PROBLEM REQUIREMENTS >> Lines from the entries below that hold "depth" form the answer; copy all of them.

Stored dataset items >>
===
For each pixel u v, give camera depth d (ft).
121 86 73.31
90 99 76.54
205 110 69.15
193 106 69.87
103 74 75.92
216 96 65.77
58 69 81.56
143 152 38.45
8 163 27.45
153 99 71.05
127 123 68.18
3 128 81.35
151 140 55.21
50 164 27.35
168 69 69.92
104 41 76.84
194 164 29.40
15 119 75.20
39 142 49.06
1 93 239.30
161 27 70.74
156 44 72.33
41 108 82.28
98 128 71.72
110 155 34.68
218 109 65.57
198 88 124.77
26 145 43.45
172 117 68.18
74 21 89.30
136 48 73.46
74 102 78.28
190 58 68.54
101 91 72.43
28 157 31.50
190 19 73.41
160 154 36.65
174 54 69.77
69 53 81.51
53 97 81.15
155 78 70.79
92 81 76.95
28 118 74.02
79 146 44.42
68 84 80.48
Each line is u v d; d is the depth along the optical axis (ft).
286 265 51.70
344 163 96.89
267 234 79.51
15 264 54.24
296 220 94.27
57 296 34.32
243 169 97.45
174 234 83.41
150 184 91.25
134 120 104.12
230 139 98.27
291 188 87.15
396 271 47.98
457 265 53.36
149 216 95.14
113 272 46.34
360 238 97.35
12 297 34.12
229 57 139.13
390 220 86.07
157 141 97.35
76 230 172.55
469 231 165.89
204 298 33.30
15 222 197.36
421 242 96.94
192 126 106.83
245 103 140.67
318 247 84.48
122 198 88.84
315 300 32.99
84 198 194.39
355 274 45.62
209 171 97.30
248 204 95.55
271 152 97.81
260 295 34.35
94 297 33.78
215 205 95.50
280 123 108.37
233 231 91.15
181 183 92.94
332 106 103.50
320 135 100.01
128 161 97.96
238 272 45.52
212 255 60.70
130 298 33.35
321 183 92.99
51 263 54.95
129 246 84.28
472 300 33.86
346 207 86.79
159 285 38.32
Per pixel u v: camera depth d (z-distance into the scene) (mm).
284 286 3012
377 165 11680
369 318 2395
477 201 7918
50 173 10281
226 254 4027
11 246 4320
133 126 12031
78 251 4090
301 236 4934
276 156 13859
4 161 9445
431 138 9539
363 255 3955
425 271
===
TASK OUTPUT >>
For each pixel u v, give camera depth d (ft).
Each line is u v d; d is the depth along the optical axis (ft).
Per pixel u v: camera depth d (z-distance into the scene) (mm).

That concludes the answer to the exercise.